U2OS and MEF cells were heat-shocked at 43C for 90 min. Cells were fixed and immunostained as previously described31. Confocal images were acquired on Zeiss LSM-510 Meta confocal microscope using a 63 × oil immersion objective and a 512 × 512 pixels resolution. These stacks were then analyzed and stress-granules volume was determined using the 3Dcounter imageJ plugin32. Data reported are from 3 independent experiments. For each point in each experiment, at least 100 cells were counted.

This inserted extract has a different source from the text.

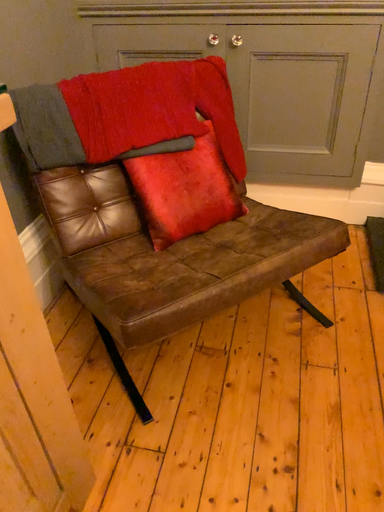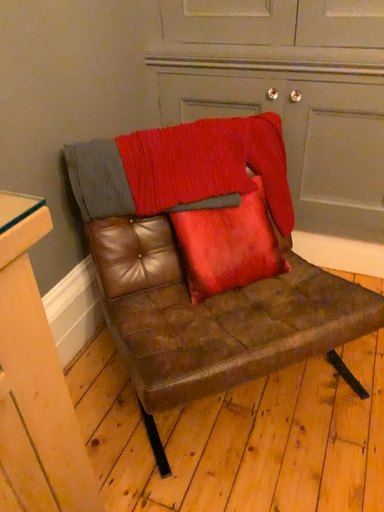
Question: Which way did the camera rotate in the video?

Choices:
 (A) rotated right
 (B) rotated left

Answer: (B)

After heat-shock, MEF cells were harvested after 1 h30 or recovered for 24 h at 37C before harvesting. Cells were rinced and resuspended in ice cold Phosphate Buffered Saline (PBS) containing propidium iodide and immediately analyzed by flow cytometry. Flow cytometry was performed on a BD-LSRII cytometer (BD-Bioscience) at the Stanford Shared FACS Facility (SSFF). For detection of propidium iodide staining, sample were excited with a 532 nm Green laser using a 640 a Low-Pass splitter and 670/14 Low-Pass filter. For each sample, 10000 events were collected. Data were analyzed using the flowjo software (Treestar, Inc). Cells stained with propidium iodide were gated (see supplementary Fig. 4) and their percentage compared to the whole population quantified.
F.S. and K.F.C. designed the experiments and wrote the manuscript. F.S. performed SIRT6 complexes isolation, bioinformatic analysis, biochemical fractionations, analysis of SIRT6-G3BP1 interaction, heat-shock resistance experiments, microscopy, and flow cytometry. L.T. isolated, characterized, and immortalized WT and SIRT6 KO MEFs, contributed to SIRT6 expression constructs, and together with L.V., contributed to endogenous co-IP studies. S.T., K.K., M.H., E.M.K. and B.A.G. conducted MS analysis. S.T., F.I. and E.M.K. contributed to characterization of G3BP1 complex architecture by siRNA, co-IP experiments, and peptide deacetylation assays.
We thank Scott Carlson, Silvana Paredes, Or Gozani, Jerome Bonnet and members of the Chua laboratories for technical advice and discussions. This work was supported by grants from the National Institutes of Health (NIH) to K.F.C. (R01 AG028867), the Department of Veterans Affairs to K.F.C. (Merit Award); and by fellowship awards to F.S. (McCormick Award), L.T. (American Italian Cancer Foundation Post-doctoral Research Fellowship), and L.V. (Fondation of Italian Research for Cancer). K.F.C. was a Paul Beeson Scholar and an Ellison Medical Foundation New Scholar in Aging.
Dr. Chua's research is partly funded by Daiichi Sankyo company. Dr. Michishita-Kioi, Mr. Tanaka, Dr. Isono, Ms. Hayashi, and Dr. Kubota are employees of Daiichi Sankyo Group Companies.